● Tasks:
1: Revise the Phillies coaching-staff article by writing it out again, starting at "Not very common." and ending after "on a staff.", with "six weeks" in place of "seven weeks".
2: Continue the Phillies coaching-staff article from its last sentence.

● Excerpt:
Why Phillies invited almost all coaches back despite firing Gabe Kapler

Why Phillies invited almost all coaches back despite firing Gabe Kapler

So Gabe Kapler is out as Phillies manager, but nearly every coach on his staff has been invited back for the 2020 season.

Not very common.

In addition to announcing Kapler's dismissal Thursday morning, the Phillies also announced that bench coach Rob Thomson, first base coach Paco Figueroa, third base coach Dusty Wathan, infield coach Bobby Dickerson, catching coaches Bob Stumpo and Craig Driver, bullpen coach Jim Gott, assistant pitching coach Dave Lundquist and assistant hitting coach Pedro Guerrero were invited back.

Chris Young will not return as pitching coach, nor will Charlie Manuel as hitting coach. Manuel's emergency stint as hitting coach was always expected to last only seven weeks. He will resume his role as senior advisor to the general manager.

The Phillies' next manager will likely have the decision on those two jobs, pitching coach and hitting coach, the two most important spots below manager on a staff. 

Head athletic trainer Scott Sheridan and assistant trainer Chris Mudd did not have their contracts renewed. Sheridan was with the Phillies for 13 years. It's pretty silly to blame him for the team's myriad injuries in 2019, but this regime has slowly phased out members of the one which preceded it.

There's logic behind keeping the guys they kept. Thomson is a well-respected baseball man who spent 10 years on the Yankees' staff before joining the Phillies in 2018. He should get an interview for the managerial job but can continue to provide value in his current role.

● Material shown:
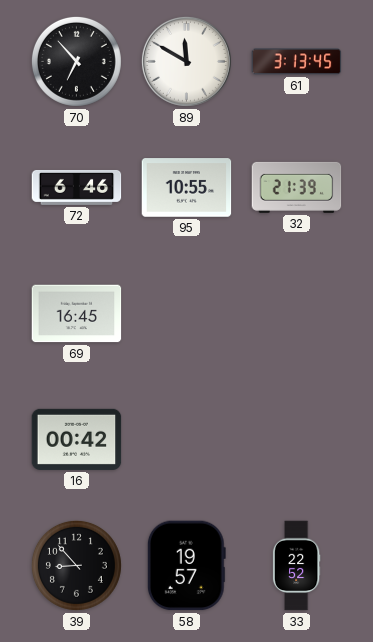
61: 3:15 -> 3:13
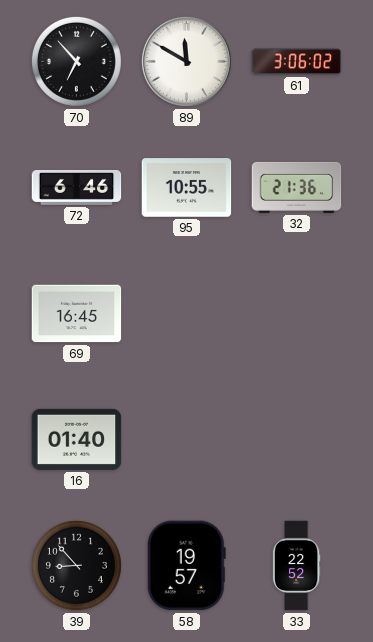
61: 3:13 -> 3:06
32: 21:39 -> 21:36
16: 00:42 -> 01:40
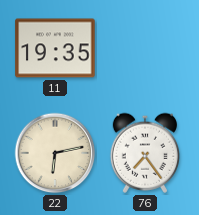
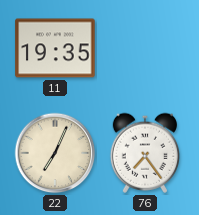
22: 6:13 -> 7:04
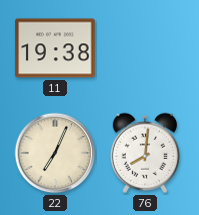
11: 19:35 -> 19:38
76: 7:24 -> 8:01
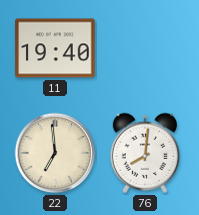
11: 19:38 -> 19:40
22: 7:04 -> 6:59
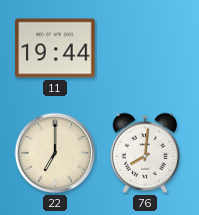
11: 19:40 -> 19:44
22: 6:59 -> 7:00
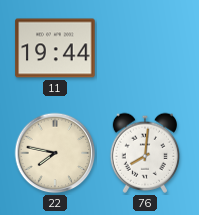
22: 7:00 -> 7:47
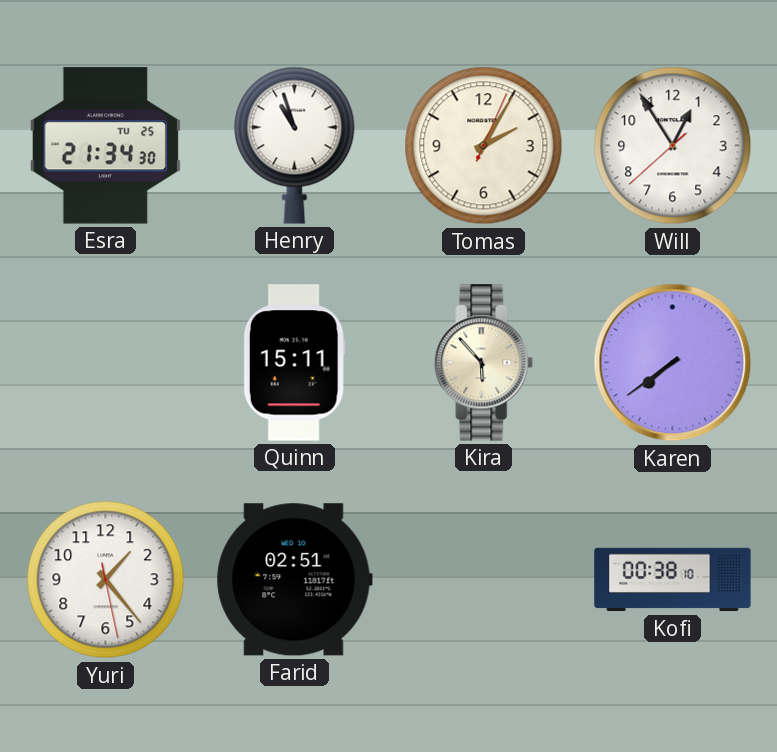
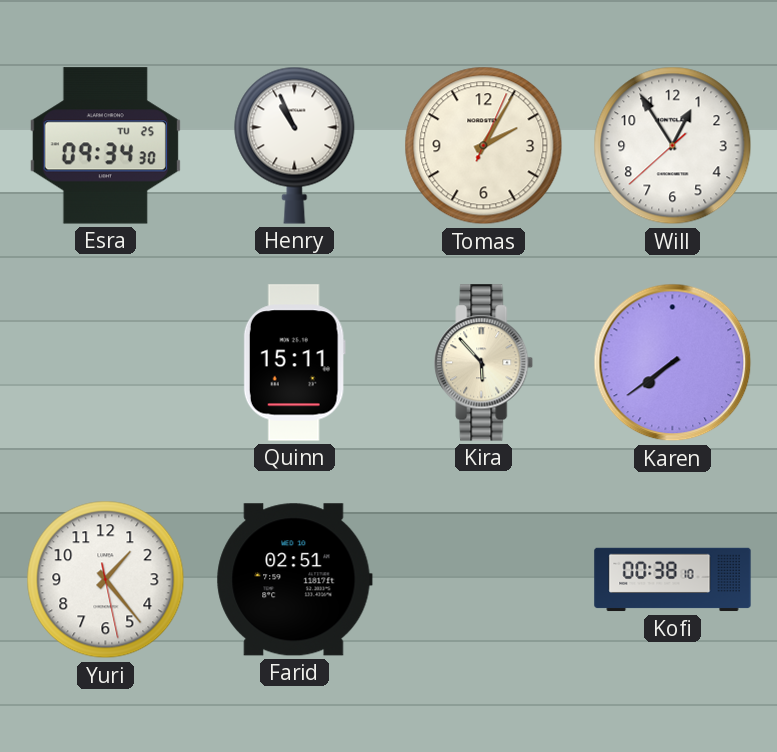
Esra: 21:34 -> 09:34
Henry: 10:57 -> 10:56
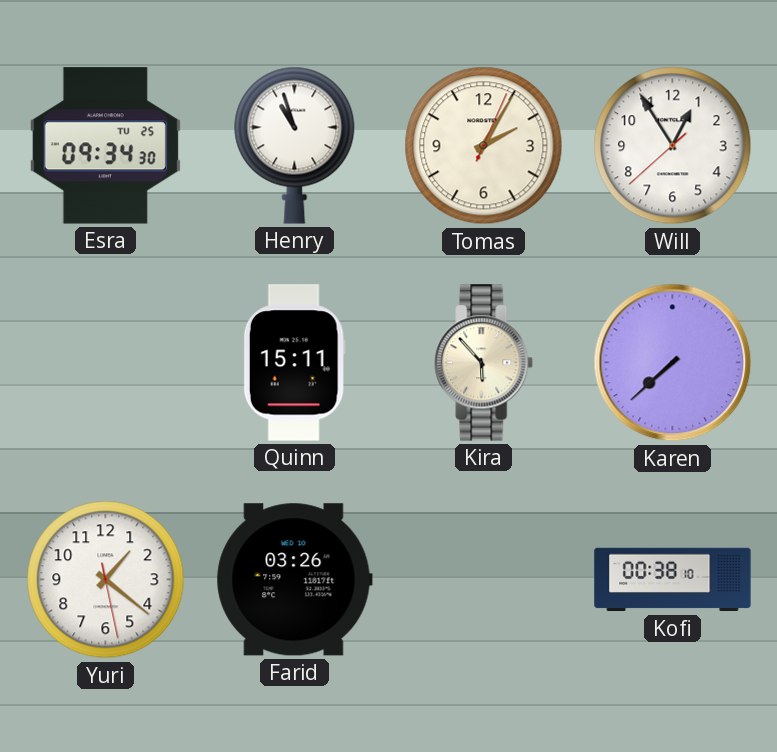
Henry: 10:56 -> 10:57
Karen: 7:39 -> 7:38
Yuri: 1:23 -> 1:21
Farid: 02:51 -> 03:26
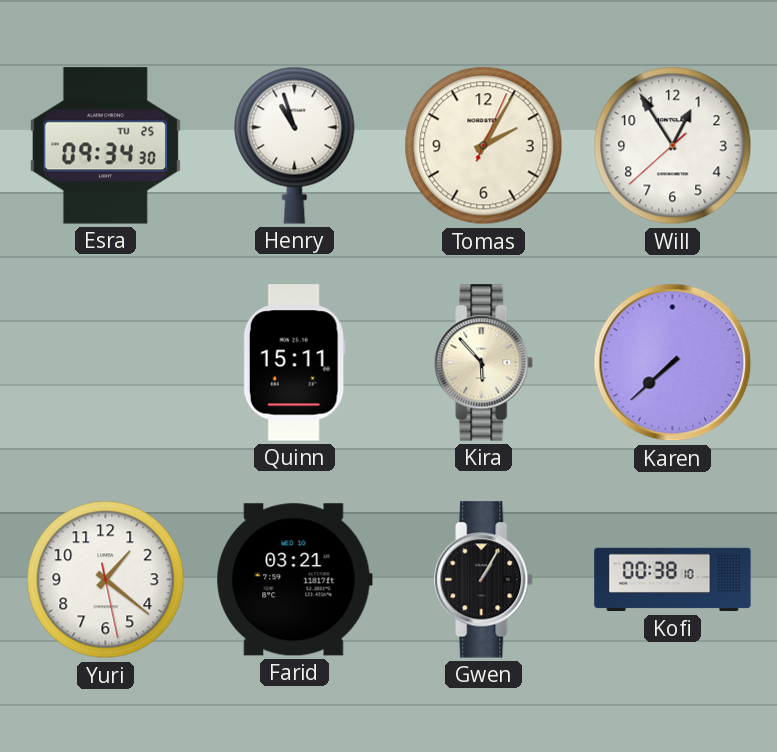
Farid: 03:26 -> 03:21
Gwen: none -> 1:05
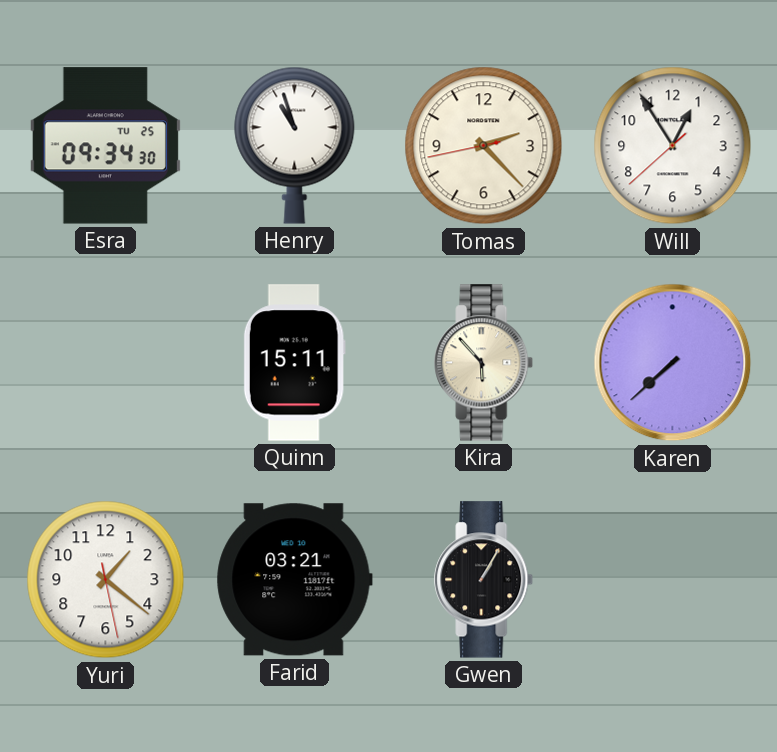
Tomas: 2:05 -> 2:22
Kofi: 00:38 -> none
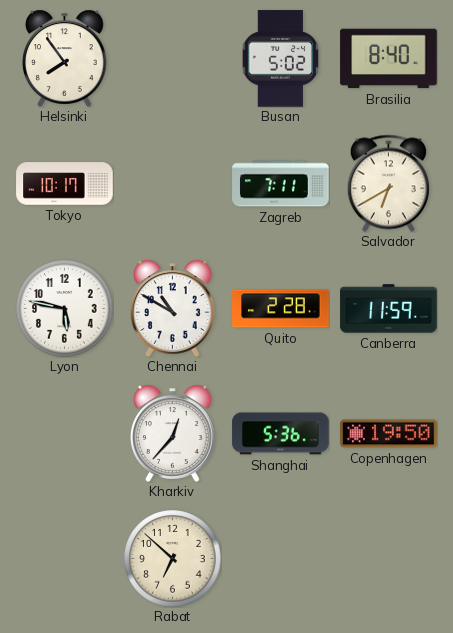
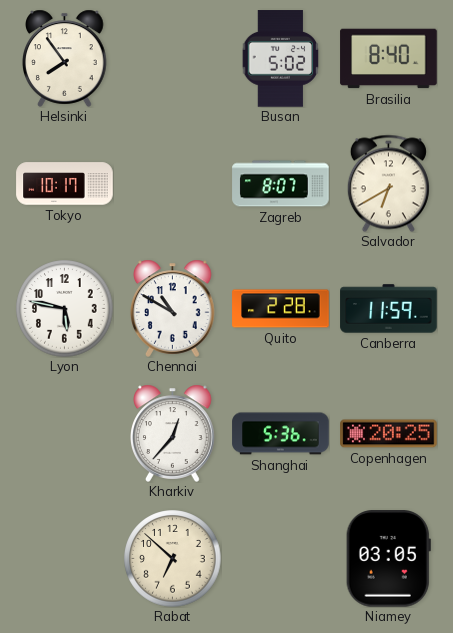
Zagreb: 7:11 -> 8:07
Copenhagen: 19:50 -> 20:25
Niamey: none -> 03:05
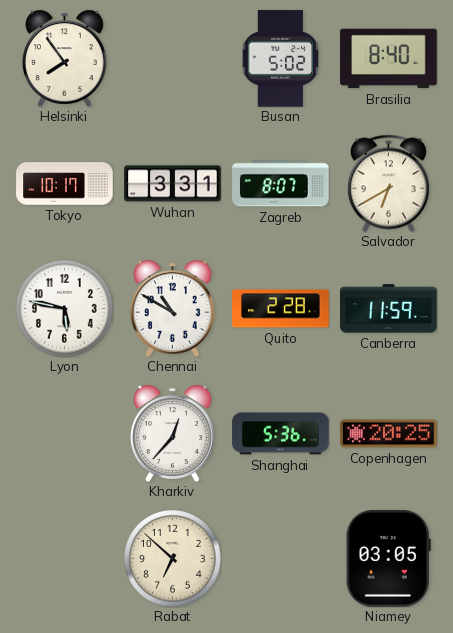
Wuhan: none -> 3:31
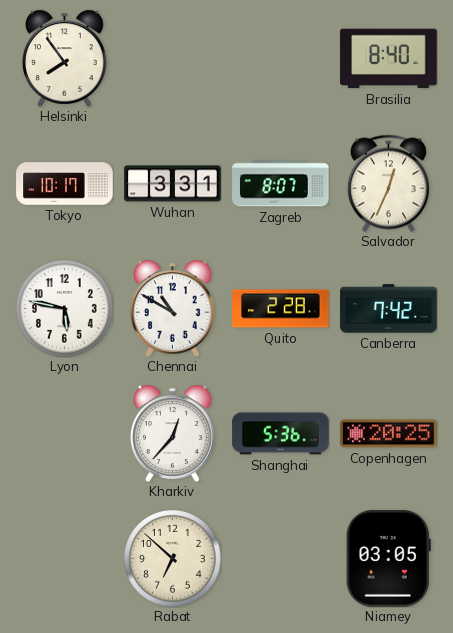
Busan: 5:02 -> none
Salvador: 6:40 -> 12:34
Canberra: 11:59 -> 7:42
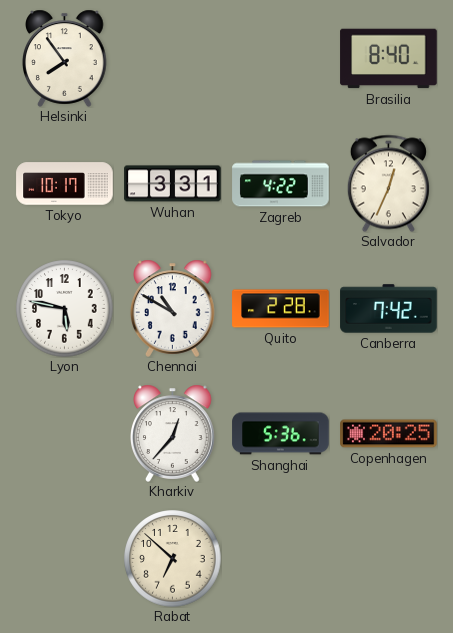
Zagreb: 8:07 -> 4:22
Niamey: 03:05 -> none
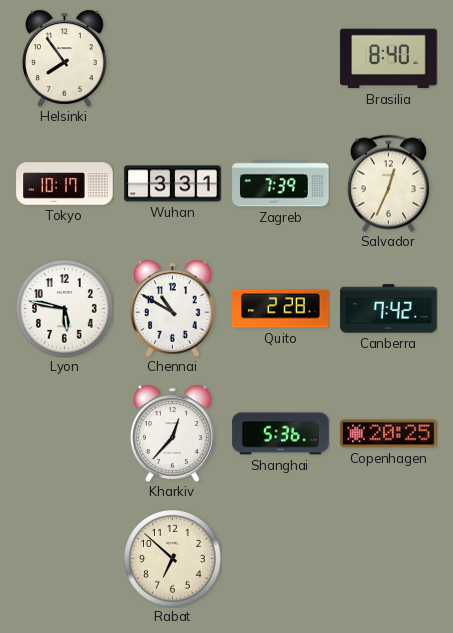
Zagreb: 4:22 -> 7:39
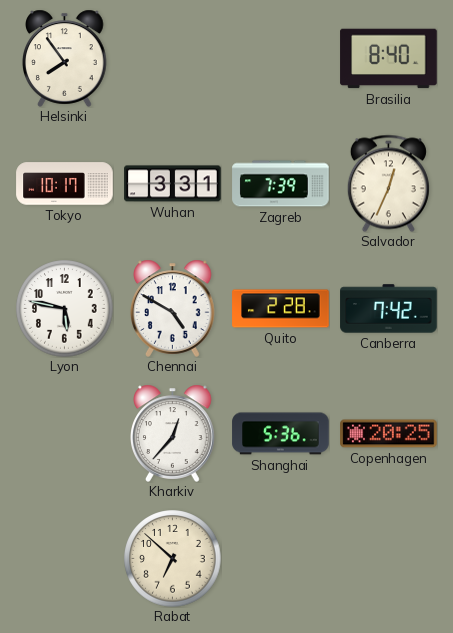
Chennai: 10:50 -> 4:50
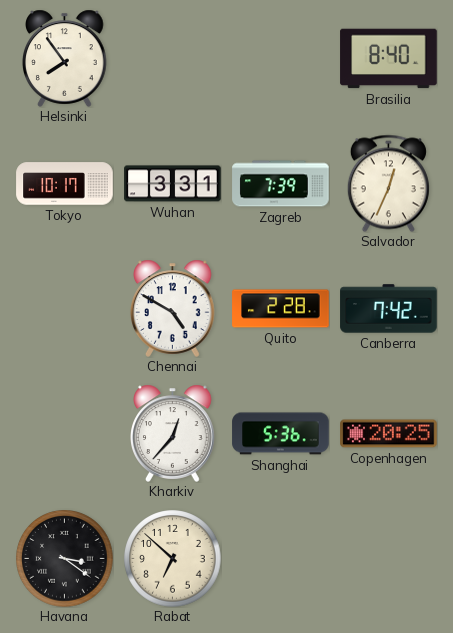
Lyon: 5:47 -> none
Havana: none -> 3:21
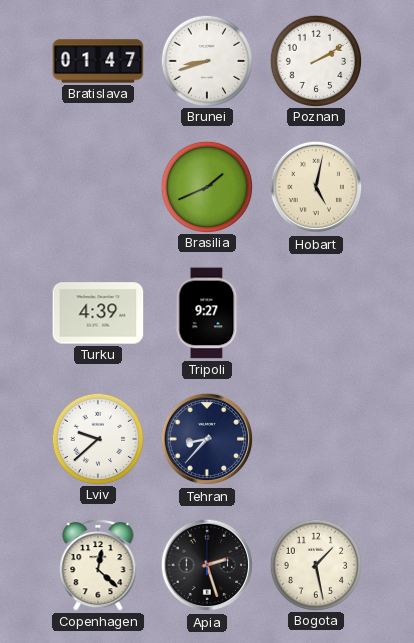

● Answers by task:
1:
Not very common.

In addition to announcing Kapler's dismissal Thursday morning, the Phillies also announced that bench coach Rob Thomson, first base coach Paco Figueroa, third base coach Dusty Wathan, infield coach Bobby Dickerson, catching coaches Bob Stumpo and Craig Driver, bullpen coach Jim Gott, assistant pitching coach Dave Lundquist and assistant hitting coach Pedro Guerrero were invited back.

Chris Young will not return as pitching coach, nor will Charlie Manuel as hitting coach. Manuel's emergency stint as hitting coach was always expected to last only six weeks. He will resume his role as senior advisor to the general manager.

The Phillies' next manager will likely have the decision on those two jobs, pitching coach and hitting coach, the two most important spots below manager on a staff.

2:
Wathan knows many of these Phillies players inside and out from his years managing in the minors.

The Phillies' baserunning improved this season and Figueroa played a role in that.

The Phillies' catching metrics were off the charts this season, largely because of J.T. Realmuto, but Realmuto's pitch-framing in 2019 was better than ever. It was worth keeping that catching tandem in tact.

It had become apparent in recent days that Kapler's job was on the line but not those of GM Matt Klentak or team president Andy MacPhail, who are just as much to blame for the Phillies' current position as Kapler, if not more so.

That, too, was confirmed in Klentak's statement Thursday, which he ended with:

"In the coming weeks, John (Middleton), Andy and I will work diligently with others in our Baseball Operations department to find the right individual to build upon the existing foundation and bring a championship home to Philadelphia," he wrote.

Klentak's seat is even warmer now than it was two weeks ago. If the Phillies disappoint again in 2020, Klentak's fifth season on the job, it's hard to see him surviving again.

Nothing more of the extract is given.